Most of the current Republican candidates fall squarely into the big-government camp. Former Massachusetts Gov. Mitt Romney imposed a Hillary Clinton-style health plan in his state and not only supports No Child Left Behind but calls for the federal government to buy a laptop computer for every child born in America. He thinks we should increase farm price supports.

John McCain has an admirable record as a fiscal conservative, but he shows a disturbing predilection for making a federal issue of every personal pet peeve from steroids in baseball to airplane service quality. He embraces heavily regulatory environmental policies that hurt businesses and cost jobs, such as expanding the Clean Water and Clean Air acts and implementing the Kyoto Protocols, and compulsory national service. More important, he is also the principal author of a campaign finance bill that severely restricts political speech.

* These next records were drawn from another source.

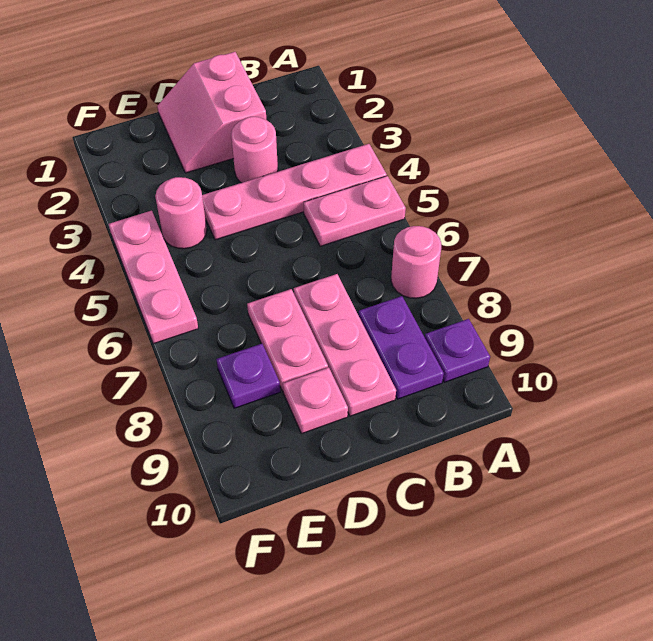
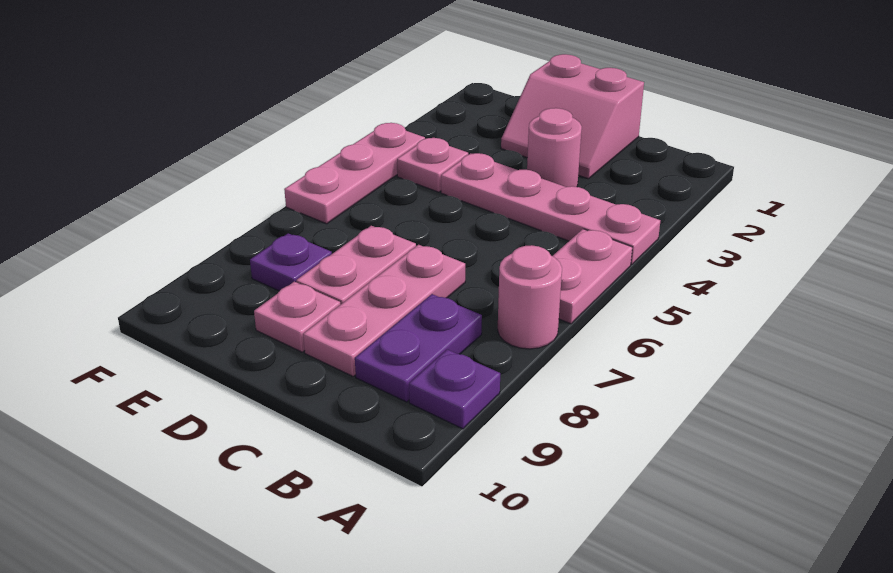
pink 1x2 plate [303,176,406,246] -> pink 1x2 plate turned to [553,229,632,324]
pink 2x2 slope [157,52,266,173] -> pink 2x2 slope turned to [501,54,644,179]
pink 1x1 round brick [155,177,207,249] -> pink 1x1 plate [397,138,468,192]

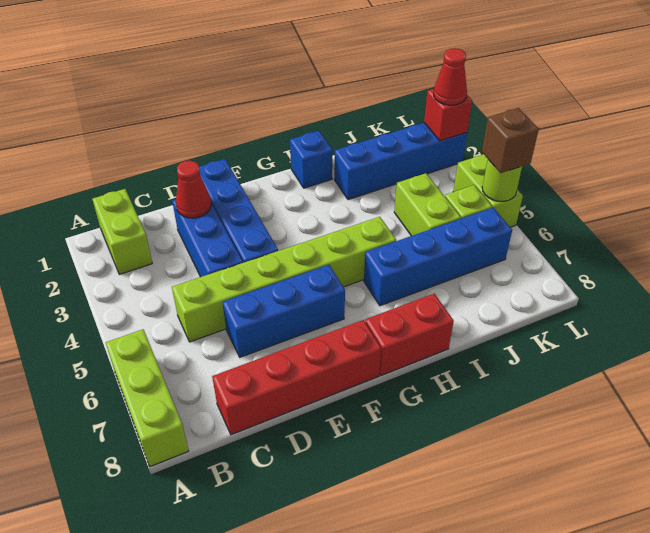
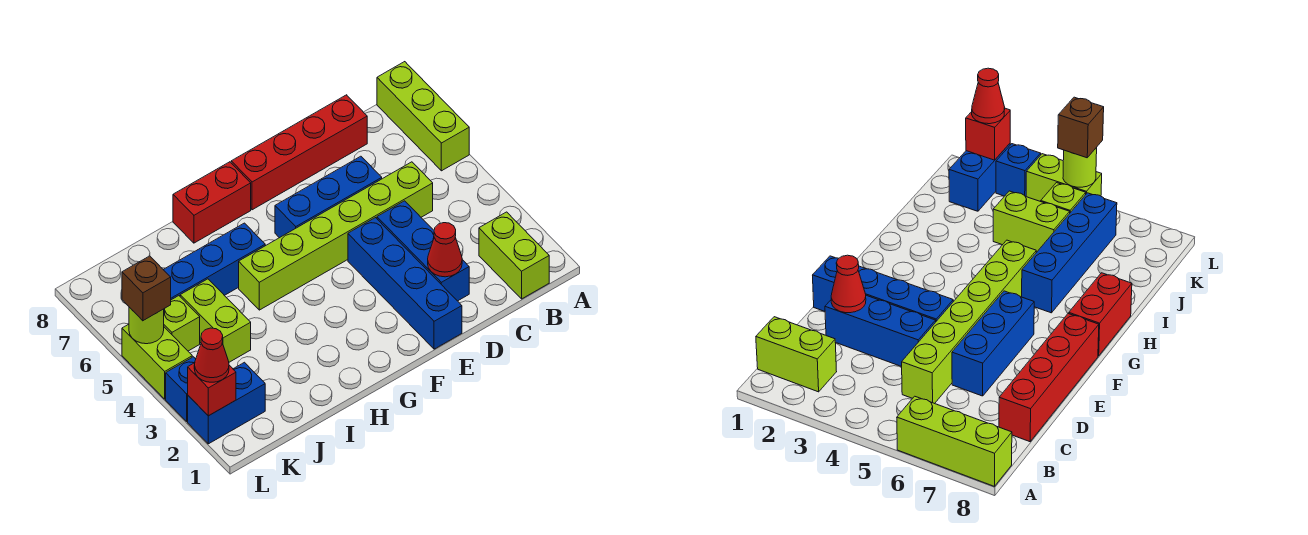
blue 1x1 brick [290,131,333,188] -> blue 1x1 brick moved to [166,357,196,421]
blue 1x4 brick [334,123,467,200] -> blue 1x2 brick [188,362,265,444]

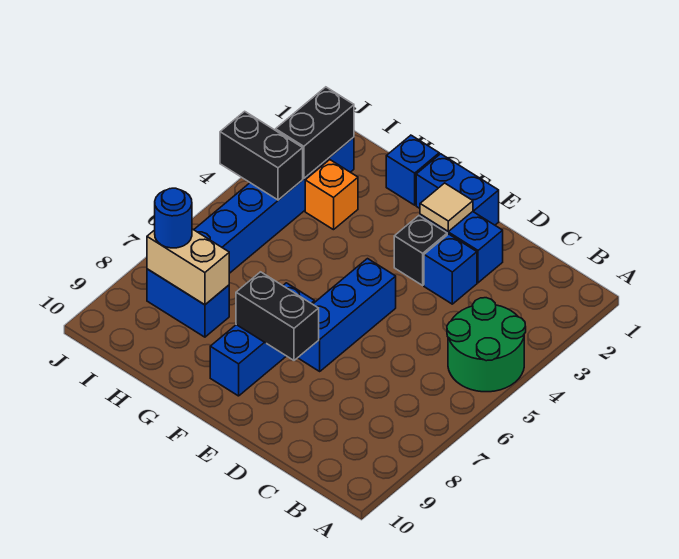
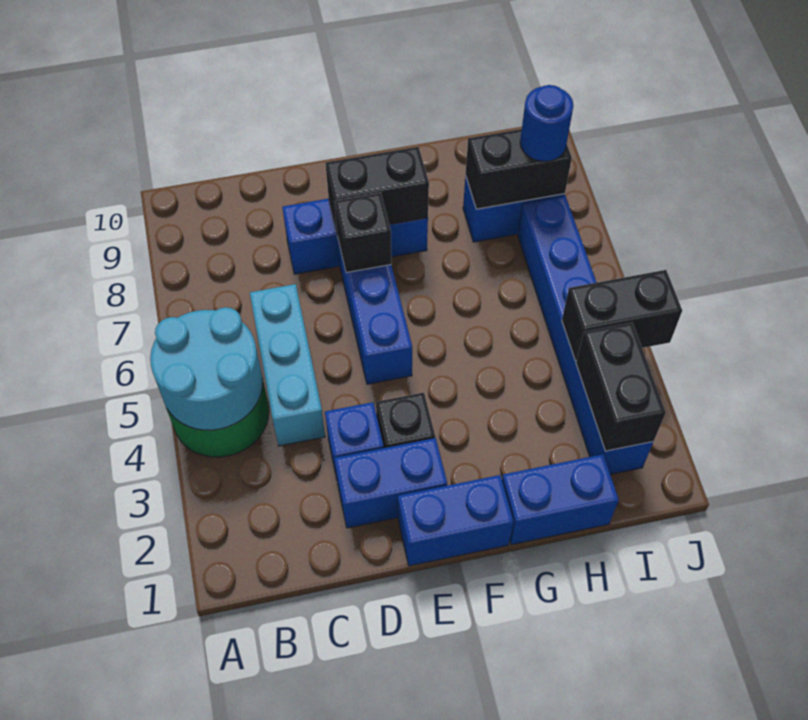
none -> cyan 2x2 round brick [150,307,263,430]
none -> cyan 1x3 brick [250,284,325,446]
tan 1x1 tile [420,183,473,231] -> none
none -> black 1x1 brick [334,193,391,273]
blue 1x3 brick [210,283,315,396] -> blue 1x3 brick turned to [282,199,428,274]
blue 1x1 brick [386,135,439,205] -> blue 1x2 brick [502,454,619,545]
orange 1x1 brick [305,160,358,230] -> none
tan 1x2 brick [147,229,229,305] -> black 1x2 brick [466,129,572,209]

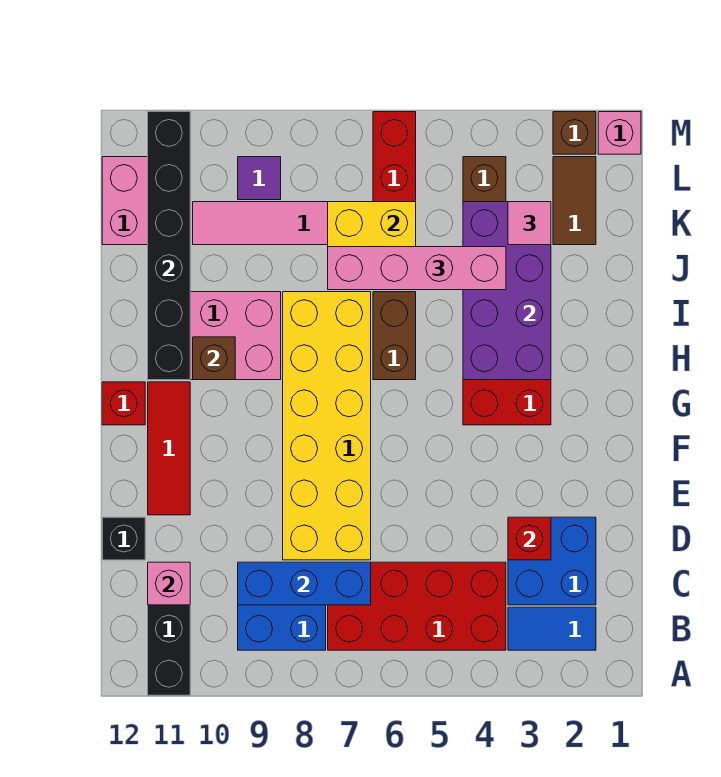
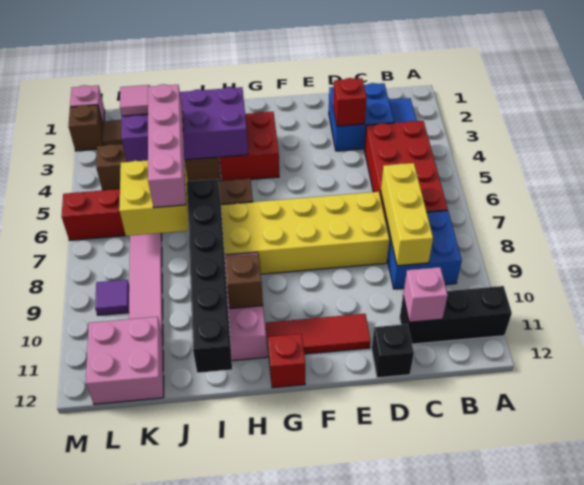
blue 1x3 brick [238,562,371,605] -> yellow 1x3 brick [381,163,433,266]
black 1x6 brick [148,112,190,380] -> black 1x6 brick turned to [187,179,232,373]

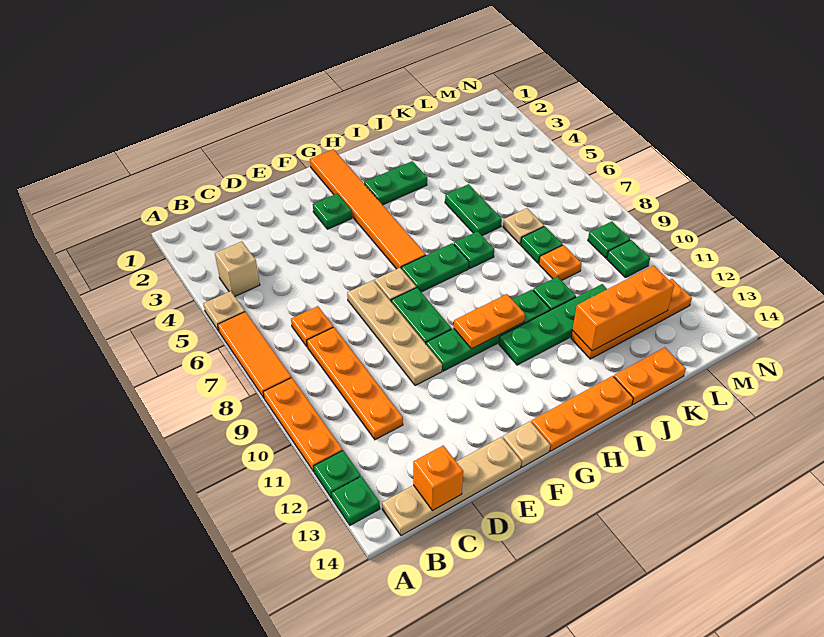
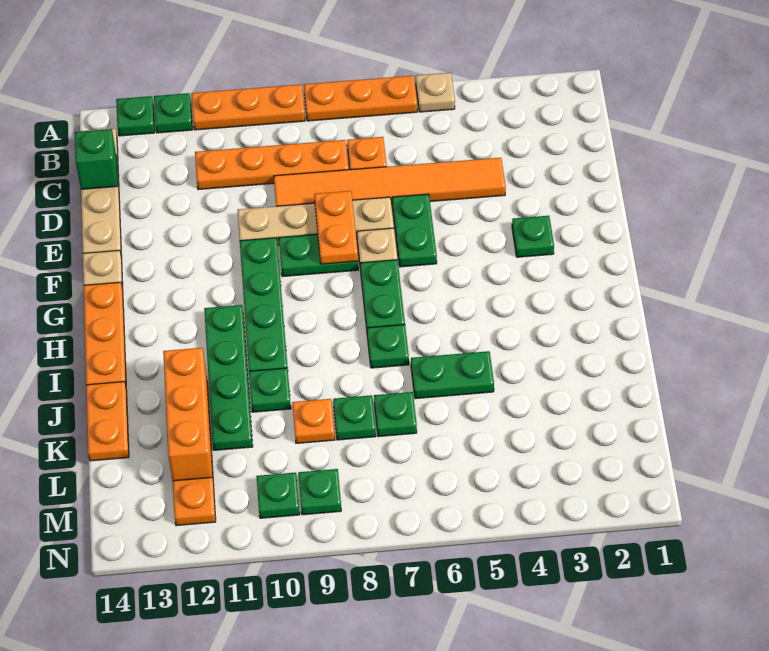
orange 1x3 tile [218,312,291,398] -> orange 1x3 plate [304,76,417,121]
tan 1x1 brick [215,241,260,296] -> none
orange 1x1 brick [413,445,463,511] -> green 1x1 brick [75,129,118,189]
orange 1x6 tile [310,149,426,269] -> orange 1x6 tile moved to [274,158,506,206]
orange 1x2 plate [454,294,525,349] -> orange 1x2 plate moved to [314,191,358,264]
green 1x2 plate [364,161,427,205] -> green 1x2 plate moved to [392,194,437,267]
tan 1x1 plate [503,208,544,244] -> green 1x1 plate [374,392,417,437]

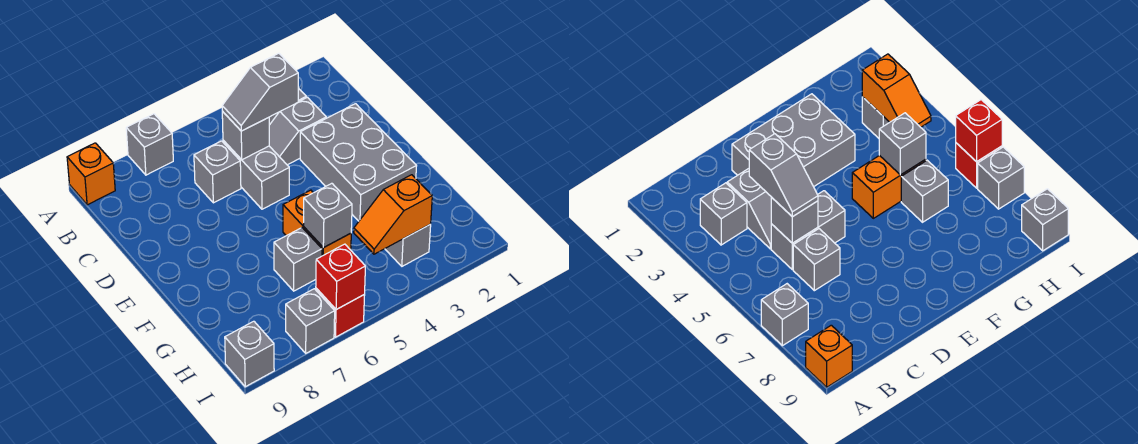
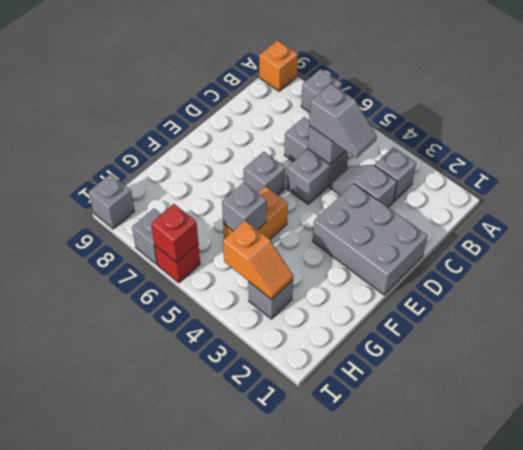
grey 1x2 slope [222,53,298,131] -> grey 1x2 slope turned to [309,84,377,158]
grey 2x3 brick [300,104,416,221] -> grey 2x3 brick turned to [313,184,428,295]
grey 1x1 brick [274,228,322,291] -> grey 1x1 brick moved to [244,152,285,195]
orange 1x2 slope [354,175,432,254] -> orange 1x2 slope turned to [223,221,293,299]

Rudy Giuliani's record on civil liberties suggests he views the Constitution as an afterthought.

Fred Thompson talks a good game, but his record suggests he is closer to McCain-lite.

Mike Huckabee may be an even bigger spender than President Bush, and he never met a tax increase he didn't like.

Thus, when Ron Paul talks about returning to limited constitutional government, a great many Republican primary voters sit up and take notice. For voters hungering for a return to the party of Barry Goldwater and Ronald Reagan rather than the party of George W. Bush, Paul's rhetoric is a breath of fresh air.

No, Rep. Paul is not likely to be our next president. But he is delivering a message that the other candidates would do well to heed. Is anyone listening?